GENEVA—Alcon (SIX/NYSE:ALC) reported worldwide sales of $2.1 billion, an increase of 15 percent on a reported basis and 14 percent on a constant currency basis, for the third quarter ended Sept. 30, 2021 versus the same quarter of the previous year, according to an announcement. "Our third quarter performance demonstrates the strength of Alcon's product pipeline, innovation and commercial execution, resulting in continued growth in all Surgical and Vision Care sales categories," said David Endicott, Alcon's CEO.

"We are developing and delivering differentiated products, platforms and services that enhance eyecare around the world. In Surgical, we are building on our leadership by creating an ecosystem that connects and integrates data systems and equipment in the clinic and operating room. We are also excited to expand our presence in the fast-growing surgical glaucoma market with our intended acquisition of Ivantis. In Vision Care, we are adding new SiHy contact lens designs for daily and reusable wearers, as well as expanding our Systane family with multi-dose preservative-free formulations."
 
Alcon said its Surgical and Vision Care franchises benefited from innovation, commercial execution and improvements in the eyecare market, led by continued strength in the U.S. with varied paces of recovery internationally from the COVID-19 pandemic. Surgical was primarily driven by advanced technology intraocular lenses.
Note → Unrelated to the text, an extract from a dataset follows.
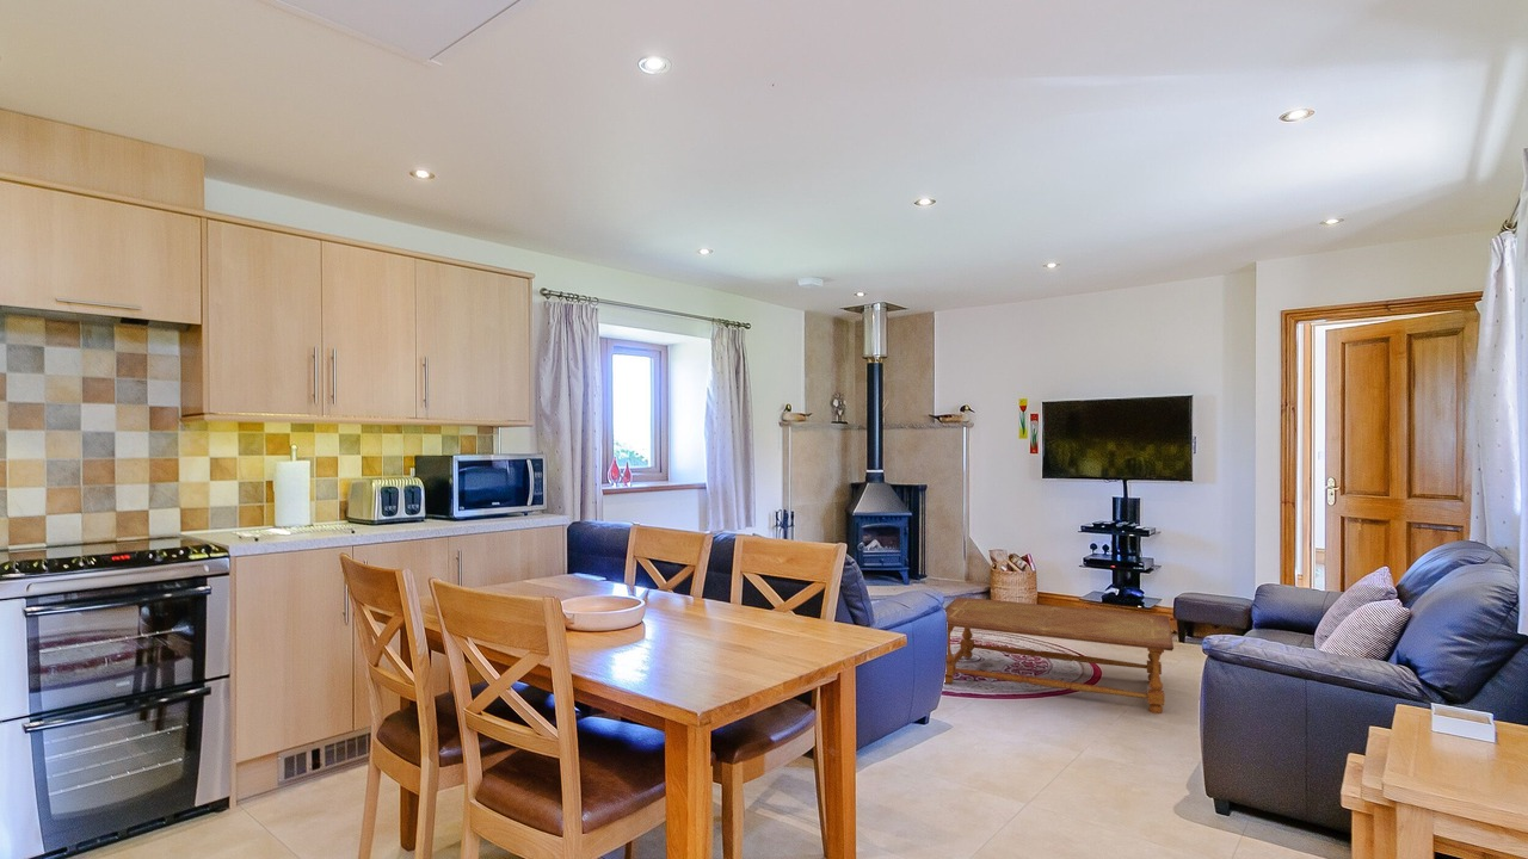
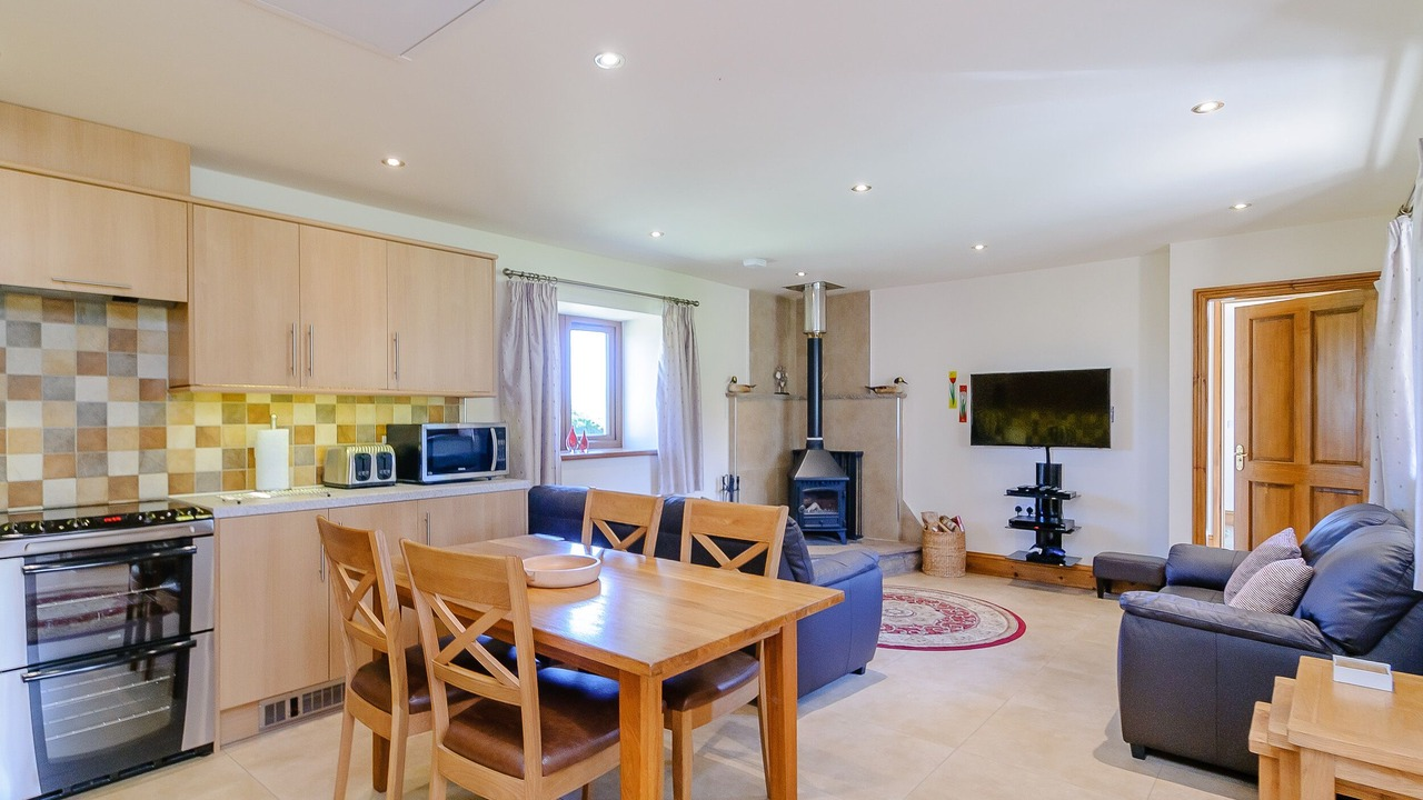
- coffee table [943,595,1175,715]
The company reported Surgical net sales of $1.2 billion, which include implantables, consumables and equipment/other, increased 17 percent, or 16 percent on a constant currency basis, compared to the third quarter of 2020.
 
The growth of implantables reflected market improvements and the ongoing adoption of advanced technology intraocular lenses, including the launch of Vivity and continued demand for PanOptix. Consumables growth primarily reflected market improvements over the prior year period, and growth in equipment/other was primarily driven by demand for cataract equipment.
 
For the nine months ended Sept.30, 2021, Surgical net sales increased 33 percent, or 30 percent on a constant currency basis, compared to the nine months ended Sept. 30, 2020. Vision Care momentum primarily was driven by Precision1 and Systane Vision Care net sales of $0.9 billion, which include contact lenses and ocular health, increased 12 percent, or 11 percent on a constant currency basis, compared to the third quarter of 2020.
 
Contact lens sales benefited from recovery in select international markets with continued momentum from the launch of Precision1 and Precision1 for Astigmatism. Growth in ocular health was led primarily by strong demand for Alcon’s brand family of Systane products, as well as sales of Simbrinza. For the nine months ended Sept. 30, 2021, Vision Care net sales increased 17 percent, or 15 percent on a constant currency basis, compared to the nine months ended Sept. 30, 2020.

Third quarter 2021 operating income was $20 million, which includes charges of $178 million from the impairment of an intangible asset and $138 million of amortization. Excluding these and other adjustments, third quarter 2021 core operating income was $369 million.

Third quarter core operating margin of 17.7 percent increased versus the prior year, mainly driven by higher sales, partially offset by increases in marketing and selling expenses and research and development. The prior year core operating margin was impacted by unabsorbed manufacturing overhead costs and provisions for expected credit losses related to COVID-19 as well as higher inventory provisions. Foreign exchange had a positive 40 basis point impact on third quarter 2021 core operating margin, Alcon said.

Operating income for the nine months ended Sept. 30, 2021 was $398 million, which includes $391 million of amortization and $223 million of intangible asset impairments. Excluding these and other adjustments, core operating income for the nine months ended Sept. 30, 2021 was $1.1 billion. Core operating margin for the nine months ended Sept. 30, 2021 was 18.0 percent compared to 10.4 percent for the same period last year. Foreign exchange had a positive 50 basis point impact on core operating margin for the nine months ended Sept. 30, 2021.

Alcon ended the third quarter with a cash position of $1.6 billion. Current year cash flows benefited from higher sales, lower separation and transformation payments, partially offset by increased discretionary spending and higher taxes due to timing of payments. Cash flows from operations for the first nine months of 2021 totaled $958 million and free cash flow amounted to $578 million, compared to cash flows from operations of $384 million and free cash flow of $115 million for the same period in the previous year.

The increase in free cash flow was driven by higher cash flows from operations, partially offset by higher capital expenditures. Financial debts totaled $4.1 billion, in line with prior year-end. The company ended the third quarter with a net debt position of $2.5 billion. Alcon continues to have $1 billion available in its existing revolving credit facility as of Nov. 9, 2021.